» Extract provided
+ + + +

But now, we’ve gotten good enough at this game that we’ve unlocked harder levels. The present-day “Is Silicon Valley a bubble” question is dominated by one firm: Masayoshi Son’s Softbank Vision Fund, and its bold attempt at executing a capital-as-a-moat strategy. Businesses like Uber and Doordash are burning Softbank money at a rate that’s making a lot of people worried: can Silicon Valley stay healthy if the speed of the treadmill and the relative undifferentiation between these businesses keeps getting ratcheted up? How will we interpret the failure of one or more of these businesses?
The biggest one of all right now is the incredible saga of WeWork over the last few weeks. To me, the really fascinating part of all of this is watching the gears spin into motion as the Silicon Valley collective mindset begins to do its thing: making sure that the failure of WeWork, should it ultimately follow through, is not interpreted as a sign of danger to the community as a whole.

+ + + +

» Recorded data
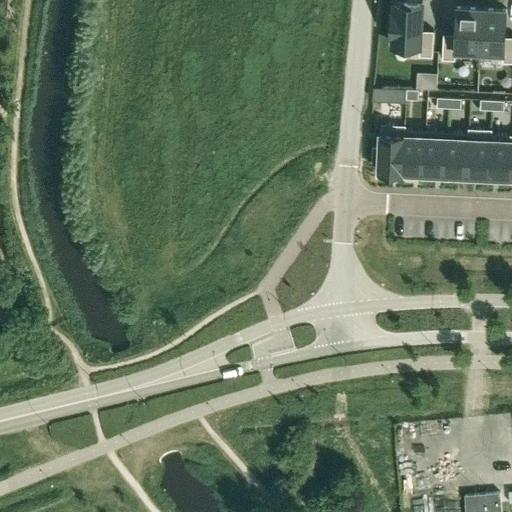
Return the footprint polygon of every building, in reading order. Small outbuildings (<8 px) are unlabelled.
[(391,11),(390,34),(393,34),(392,44),(420,45),(419,55),(433,55),(434,30),(421,29),(422,0),(403,0),(403,1),(394,1),(394,11),(391,11)] [(444,32),(442,58),(455,58),(455,54),(479,55),(482,7),(457,6),(456,33),(444,32)] [(482,7),(479,55),(503,56),(503,61),(511,61),(511,35),(505,35),(507,8),(482,7)] [(389,87),(388,101),(406,101),(406,98),(407,88),(389,87)] [(407,88),(406,98),(418,98),(419,88),(407,88)] [(437,96),(437,106),(449,107),(449,97),(437,96)] [(449,97),(449,107),(461,107),(461,97),(449,97)] [(481,98),(480,108),(492,109),(492,99),(481,98)] [(492,99),(492,109),(504,109),(504,99),(492,99)] [(373,146),(372,163),(379,163),(379,171),(402,172),(405,123),(381,122),(380,146),(373,146)] [(405,123),(402,172),(403,172),(403,171),(424,172),(426,129),(405,128),(406,123),(405,123)] [(448,130),(446,173),(467,174),(469,126),(468,126),(468,131),(448,130)] [(469,126),(467,174),(489,175),(491,128),(469,126)] [(491,128),(489,175),(511,176),(511,133),(492,132),(492,128),(491,128)] [(426,129),(424,172),(446,173),(448,130),(426,129)] [(500,511),(499,492),(466,494),(467,511),(500,511)]
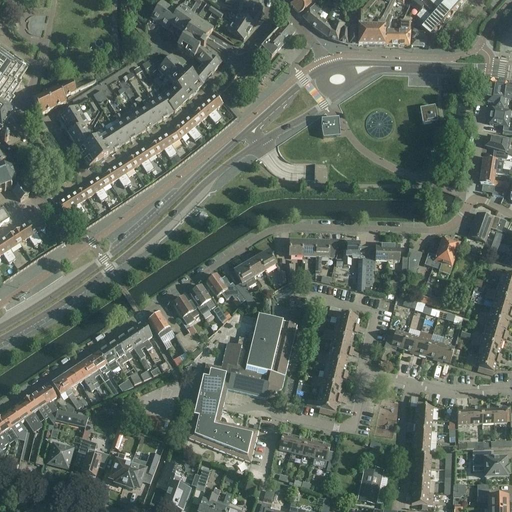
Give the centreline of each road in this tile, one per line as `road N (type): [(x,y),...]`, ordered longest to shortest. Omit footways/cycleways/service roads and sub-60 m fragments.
road 1 (residential): [(139,317),(273,230),(447,228),(473,194)]
road 2 (tertiary): [(0,338),(109,269),(260,142)]
road 3 (tertiary): [(248,130),(103,261),(0,327)]
road 4 (residential): [(45,206),(174,123),(241,57),(279,1)]
road 5 (residential): [(145,511),(182,403),(179,382),(139,317)]
road 6 (residential): [(0,411),(139,317)]
road 7 (residential): [(280,414),(353,427),(365,371)]
road 8 (residential): [(365,371),(375,314),(310,298)]
road 9 (residential): [(403,506),(408,385)]
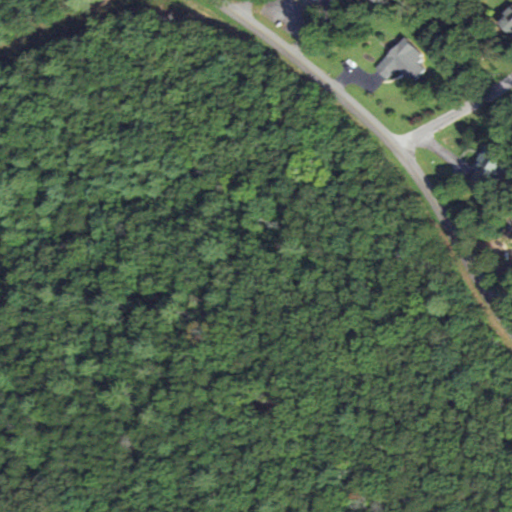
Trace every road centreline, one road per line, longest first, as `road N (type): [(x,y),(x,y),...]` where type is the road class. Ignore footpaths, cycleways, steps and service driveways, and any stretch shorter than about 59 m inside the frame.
road 1 (residential): [(226,0),(333,75),(400,138),(511,321)]
road 2 (residential): [(400,138),(511,64)]
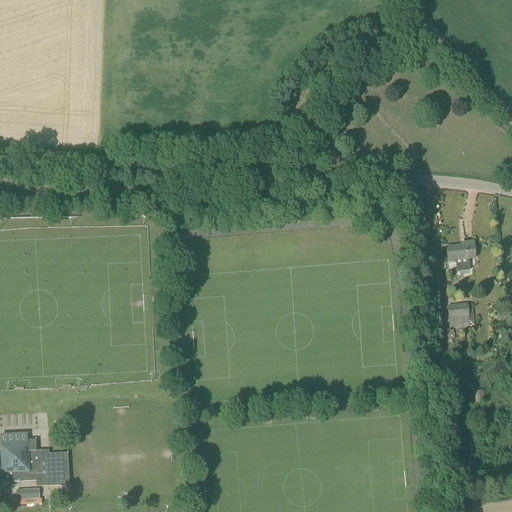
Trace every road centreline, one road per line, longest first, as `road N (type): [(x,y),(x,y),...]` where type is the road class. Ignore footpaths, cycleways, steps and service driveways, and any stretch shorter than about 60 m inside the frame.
road 1 (tertiary): [(511,193),(427,180),(0,153)]
road 2 (tertiary): [(511,119),(407,0)]
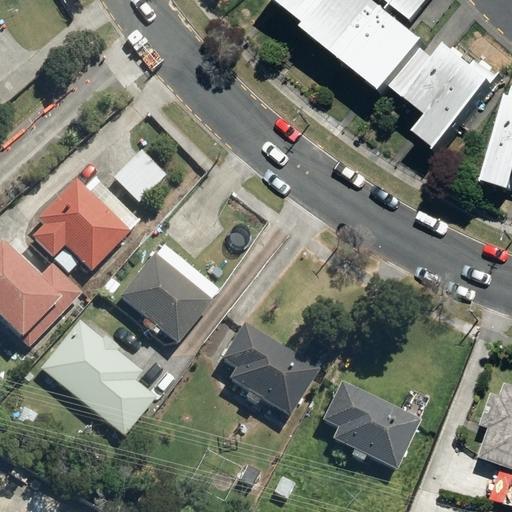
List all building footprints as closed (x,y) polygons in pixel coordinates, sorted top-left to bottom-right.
[(273,0),(313,32),(310,35),(389,99),(395,91),(434,122),(421,139),(443,157),(504,81),(496,76),(498,72),(487,64),(485,69),(479,65),(475,70),(466,63),(469,60),(459,51),(456,55),(452,52),(441,65),(426,53),(431,47),(371,0),(273,0)] [(385,0),(416,24),(435,0),(385,0)] [(511,109),(488,188),(511,195),(511,109)] [(142,153),(115,181),(140,206),(168,178),(142,153)] [(78,183),(39,222),(45,228),(34,240),(69,275),(81,264),(94,276),(133,237),(130,235),(141,224),(97,181),(87,192),(78,183)] [(41,281),(4,246),(0,250),(0,320),(32,350),(84,296),(54,267),(41,281)] [(156,257),(121,300),(180,349),(215,305),(213,303),(221,294),(165,249),(158,259),(156,257)] [(80,324),(41,372),(126,440),(158,400),(138,384),(145,375),(119,355),(121,351),(107,339),(104,343),(80,324)] [(237,373),(230,383),(291,422),(322,374),(246,326),(222,363),(237,373)] [(339,432),(334,444),(399,474),(424,424),(343,385),(324,425),(339,432)] [(511,388),(510,387),(505,401),(496,398),(485,430),(494,433),(484,463),(511,472),(511,388)]
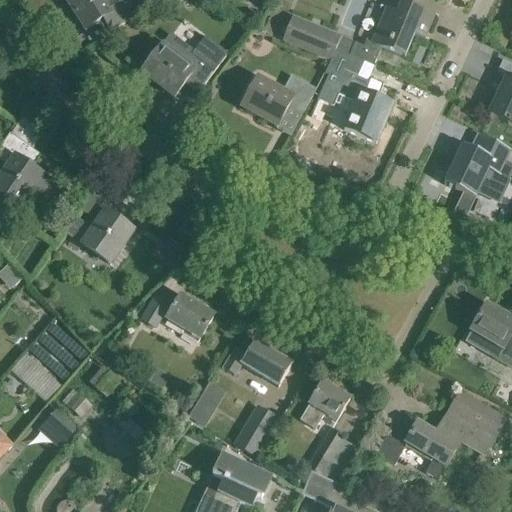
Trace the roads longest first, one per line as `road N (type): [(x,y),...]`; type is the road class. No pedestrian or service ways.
road 1 (residential): [(452,245),(393,360),(357,368),(193,265),(205,172)]
road 2 (residential): [(205,172),(108,133),(42,75),(0,18)]
road 3 (residential): [(379,220),(485,0)]
road 4 (residential): [(379,220),(205,172)]
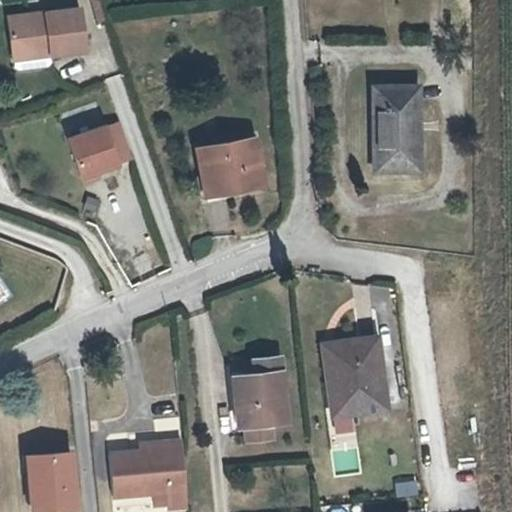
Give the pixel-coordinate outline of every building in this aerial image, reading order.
[(86,10),(51,13),(52,19),(42,20),(39,15),(15,18),(19,53),(55,48),(57,56),(92,52),(86,10)] [(55,48),(19,53),(21,69),(25,71),(55,68),(58,64),(57,56),(55,48)] [(372,92),(370,175),(415,176),(416,92),(372,92)] [(126,124),(111,129),(114,136),(129,131),(126,124)] [(86,179),(103,174),(124,167),(111,129),(74,140),(86,179)] [(129,131),(114,136),(124,167),(140,162),(129,131)] [(256,153),(253,139),(195,149),(204,193),(262,184),(258,165),(261,164),(260,152),(256,153)] [(103,174),(86,179),(88,185),(105,180),(103,174)] [(338,388),(327,389),(330,415),(385,408),(375,337),(332,342),(338,388)] [(338,388),(332,342),(322,343),(327,389),(338,388)] [(248,359),(248,361),(250,374),(232,376),(238,424),(241,423),(243,439),(269,436),(267,420),(283,418),(276,356),(248,359)] [(248,361),(231,363),(232,376),(250,374),(248,361)] [(150,447),(180,445),(180,437),(150,439),(150,447)] [(150,447),(150,439),(136,441),(137,449),(108,452),(112,495),(149,492),(164,490),(166,506),(185,504),(180,445),(150,447)] [(72,451),(48,452),(33,454),(37,501),(54,500),(76,498),(72,451)] [(164,490),(149,492),(150,507),(166,506),(164,490)]
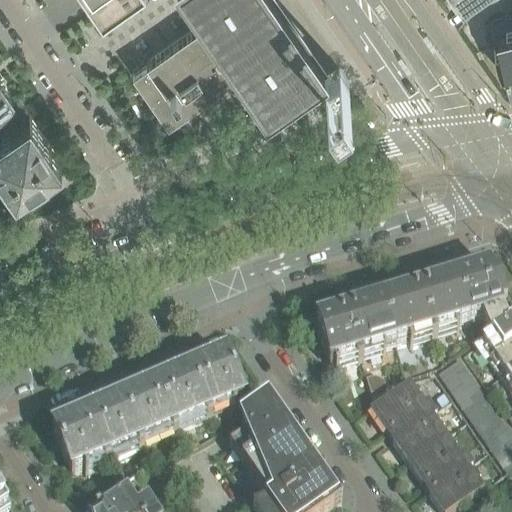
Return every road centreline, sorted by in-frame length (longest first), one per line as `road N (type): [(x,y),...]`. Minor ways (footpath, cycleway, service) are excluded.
road 1 (tertiary): [(447,139),(417,141),(149,222)]
road 2 (tertiary): [(233,285),(511,198)]
road 3 (residential): [(376,511),(233,285)]
road 4 (residential): [(149,222),(0,0)]
road 5 (tertiary): [(0,389),(233,285)]
road 6 (secondary): [(358,0),(361,32),(424,125),(447,139)]
road 7 (secondary): [(499,127),(421,16),(401,0)]
road 8 (tertiary): [(149,222),(0,281)]
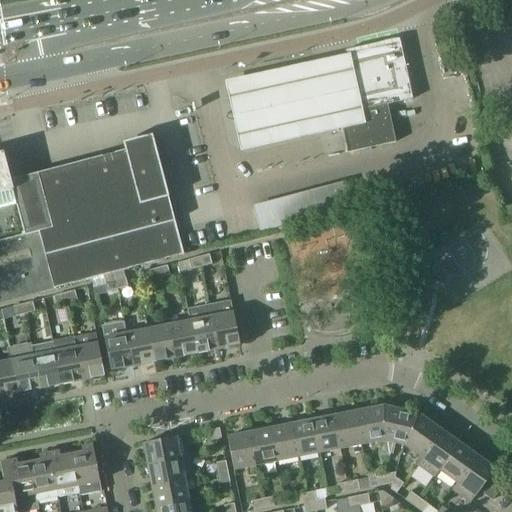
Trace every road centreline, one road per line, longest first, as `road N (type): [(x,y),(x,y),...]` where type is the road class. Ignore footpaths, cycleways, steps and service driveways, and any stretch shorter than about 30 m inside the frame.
road 1 (residential): [(511,451),(415,383),(383,371),(107,425),(123,511)]
road 2 (secondary): [(0,75),(381,0)]
road 3 (unclassified): [(47,97),(410,10)]
road 4 (secondary): [(179,0),(0,27)]
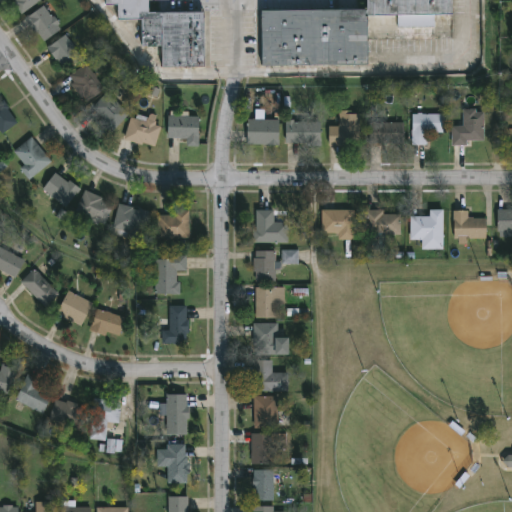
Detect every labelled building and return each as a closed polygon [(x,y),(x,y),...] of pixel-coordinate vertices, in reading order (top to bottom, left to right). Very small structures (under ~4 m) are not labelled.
[(37,0),(22,13),(12,0),(37,0)] [(148,0),(149,11),(205,11),(205,65),(162,66),(162,45),(142,45),(142,18),(119,18),(119,3),(106,3),(106,0),(148,0)] [(366,9),(365,0),(453,0),(454,39),(367,40),(366,9)] [(60,29),(41,42),(24,17),(44,4),(60,29)] [(367,40),(367,64),(262,65),(261,10),(366,9),(367,40)] [(46,46),(65,35),(79,57),(60,69),(46,46)] [(67,77),(84,64),(103,89),(86,102),(67,77)] [(110,132),(88,111),(105,93),(127,114),(110,132)] [(0,101),(16,122),(0,134),(0,101)] [(451,127),(462,127),(462,110),(482,110),(482,144),(451,144),(451,127)] [(327,126),(338,126),(338,112),(358,112),(358,145),(327,145),(327,126)] [(442,114),(442,133),(425,133),(425,145),(410,145),(410,114),(442,114)] [(129,116),(152,121),(152,124),(159,126),(154,148),(123,140),(129,116)] [(184,139),(167,139),(167,118),(198,118),(198,147),(184,147),(184,139)] [(246,145),(246,120),(277,120),(277,145),(246,145)] [(319,145),(284,145),(284,120),(319,120),(319,145)] [(368,144),(368,122),(401,122),(401,144),(368,144)] [(23,166),(12,151),(30,138),(49,163),(27,179),(19,169),(23,166)] [(75,189),(63,206),(41,190),(54,173),(75,189)] [(103,224),(74,213),(83,192),(112,203),(103,224)] [(142,239),(112,234),(116,205),(147,210),(142,239)] [(511,209),(511,234),(496,234),(496,209),(511,209)] [(352,240),(337,240),(337,233),(320,233),(320,210),(352,210),(352,240)] [(442,249),(420,249),(420,240),(409,240),(409,217),(428,217),(428,210),(442,210),(442,249)] [(484,218),(485,240),(452,240),(452,210),(466,210),(466,218),(484,218)] [(156,239),(156,215),(171,216),(171,211),(188,211),(187,239),(156,239)] [(286,242),(253,242),(253,211),(272,211),(272,223),(286,223),(286,242)] [(398,214),(398,234),(363,234),(363,211),(382,211),(382,214),(398,214)] [(15,278),(0,270),(0,248),(24,260),(15,278)] [(295,250),(296,262),(281,263),(280,251),(295,250)] [(274,282),(252,282),(252,251),(274,251),(274,282)] [(177,294),(153,294),(153,256),(185,256),(185,271),(177,271),(177,294)] [(57,293),(44,306),(19,282),(32,269),(57,293)] [(253,317),(253,288),(282,288),(282,317),(253,317)] [(56,314),(67,291),(91,303),(80,326),(56,314)] [(186,343),(160,343),(160,329),(168,329),(168,306),(186,306),(186,343)] [(118,337),(90,331),(94,310),(123,315),(118,337)] [(287,354),(252,355),(252,323),(275,323),(275,338),(286,338),(287,354)] [(270,360),(270,372),(286,372),(286,391),(251,391),(251,360),(270,360)] [(9,395),(0,392),(0,364),(16,368),(9,395)] [(37,386),(51,392),(41,413),(14,400),(26,374),(40,381),(37,386)] [(186,394),(186,434),(165,434),(164,394),(186,394)] [(276,396),(276,428),(253,428),(253,396),(276,396)] [(48,419),(54,398),(86,408),(79,429),(48,419)] [(119,402),(117,423),(107,422),(105,440),(88,439),(92,399),(119,402)] [(274,464),(250,464),(250,433),(274,433),(274,464)] [(186,444),(186,484),(165,484),(165,444),(186,444)] [(511,468),(511,456),(503,457),(503,468),(511,468)] [(272,501),(250,501),(250,470),(272,470),(272,501)] [(167,511),(167,497),(187,497),(187,511),(167,511)] [(90,511),(90,507),(75,508),(75,501),(61,501),(61,511),(90,511)] [(53,502),(53,511),(34,511),(34,502),(53,502)]
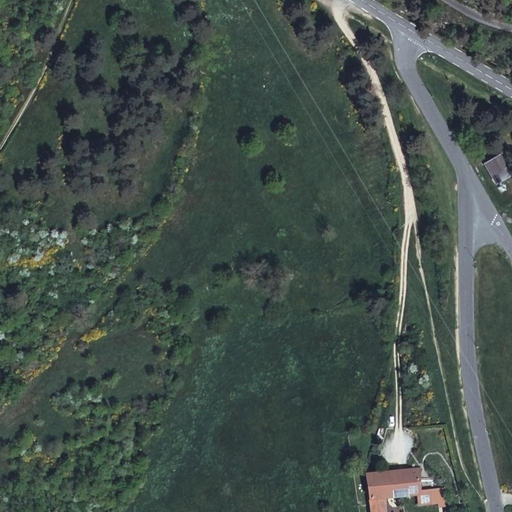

+ + + +

» Exercise instructions
a) From the Silicon Valley passage, reproduce the text starting at "The biggest one" and ending at "as a whole.".
b) Translate this sentence from the Silicon Valley passage into Spanish: "How will we interpret the failure of one or more of these businesses?"
The records are not used in any of this work.

» Solutions to the tasks
a)
The biggest one of all right now is the incredible saga of WeWork over the last few weeks. To me, the really fascinating part of all of this is watching the gears spin into motion as the Silicon Valley collective mindset begins to do its thing: making sure that the failure of WeWork, should it ultimately follow through, is not interpreted as a sign of danger to the community as a whole.

b) ¿Cómo interpretaremos el fracaso de uno o más de estos negocios?